*待办任务*
请将下方列表中的全部文字逐字照录一遍，答案中不要包含图片。

*给定资料*
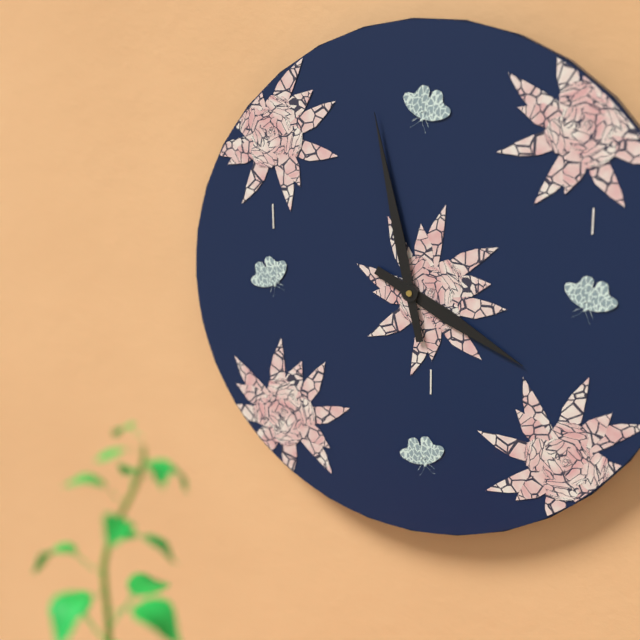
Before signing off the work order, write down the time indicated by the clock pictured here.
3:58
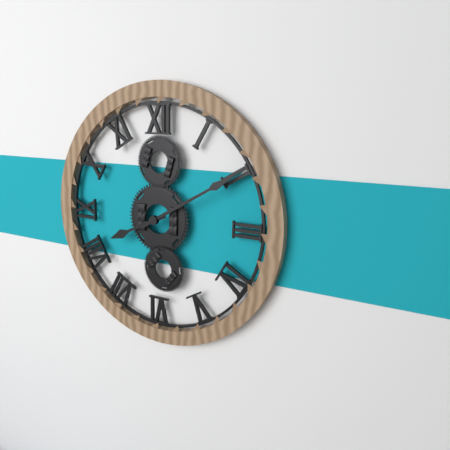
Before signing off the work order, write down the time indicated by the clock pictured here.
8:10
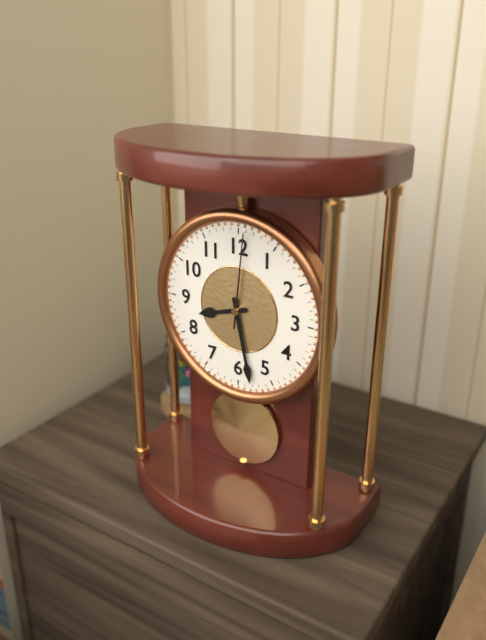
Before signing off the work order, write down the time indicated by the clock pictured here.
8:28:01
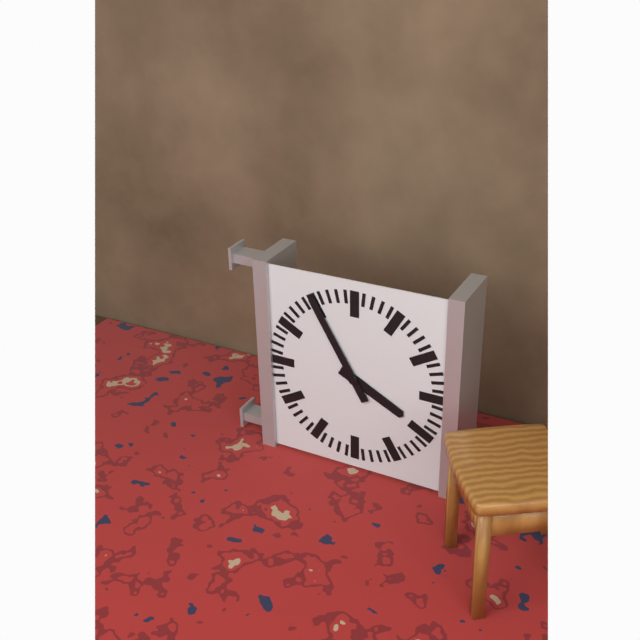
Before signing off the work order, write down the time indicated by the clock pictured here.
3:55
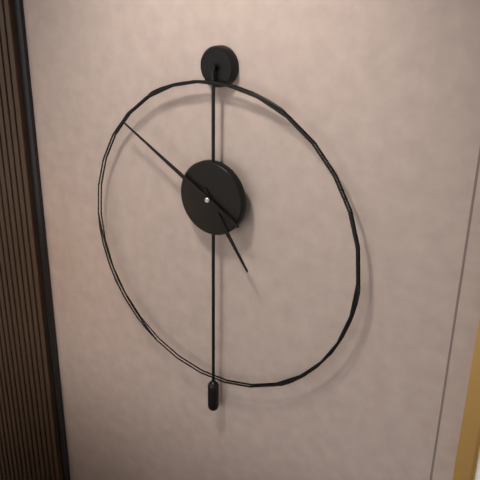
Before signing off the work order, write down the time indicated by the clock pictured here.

*练习解答*
Before signing off the work order, write down the time indicated by the clock pictured here.
3:58
Before signing off the work order, write down the time indicated by the clock pictured here.
8:10
Before signing off the work order, write down the time indicated by the clock pictured here.
8:28:01
Before signing off the work order, write down the time indicated by the clock pictured here.
3:55
Before signing off the work order, write down the time indicated by the clock pictured here.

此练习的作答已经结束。